Aim of the exercise:
The response should consist of every line below, restated exactly, with no pictures.

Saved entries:
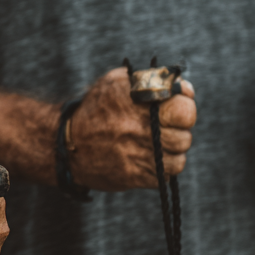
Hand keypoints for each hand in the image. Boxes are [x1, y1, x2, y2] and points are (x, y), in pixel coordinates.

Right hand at [67, 66, 196, 190]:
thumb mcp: (116, 82)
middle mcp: (138, 126)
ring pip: (179, 157)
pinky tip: (148, 156)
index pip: (184, 107)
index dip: (185, 104)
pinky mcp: (136, 175)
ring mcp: (138, 153)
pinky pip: (167, 174)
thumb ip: (151, 79)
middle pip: (185, 134)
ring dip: (172, 150)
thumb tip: (184, 86)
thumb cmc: (97, 109)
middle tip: (168, 125)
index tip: (178, 103)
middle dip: (180, 129)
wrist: (69, 144)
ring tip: (156, 142)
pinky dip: (162, 167)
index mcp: (136, 100)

Exercise result:
Hand keypoints for each hand in the image. Boxes are [x1, y1, x2, y2] and points are (x, y), in pixel coordinates.

Right hand at [67, 66, 196, 190]:
thumb mcp: (116, 82)
middle mcp: (138, 126)
ring pip: (179, 157)
pinky tip: (148, 156)
index pip: (184, 107)
index dip: (185, 104)
pinky mcp: (136, 175)
ring mcp: (138, 153)
pinky pip: (167, 174)
thumb ip: (151, 79)
middle pip: (185, 134)
ring dip: (172, 150)
thumb tip: (184, 86)
thumb cmc: (97, 109)
middle tip: (168, 125)
index tip: (178, 103)
middle dip: (180, 129)
wrist: (69, 144)
ring tip: (156, 142)
pinky dip: (162, 167)
index mcp: (136, 100)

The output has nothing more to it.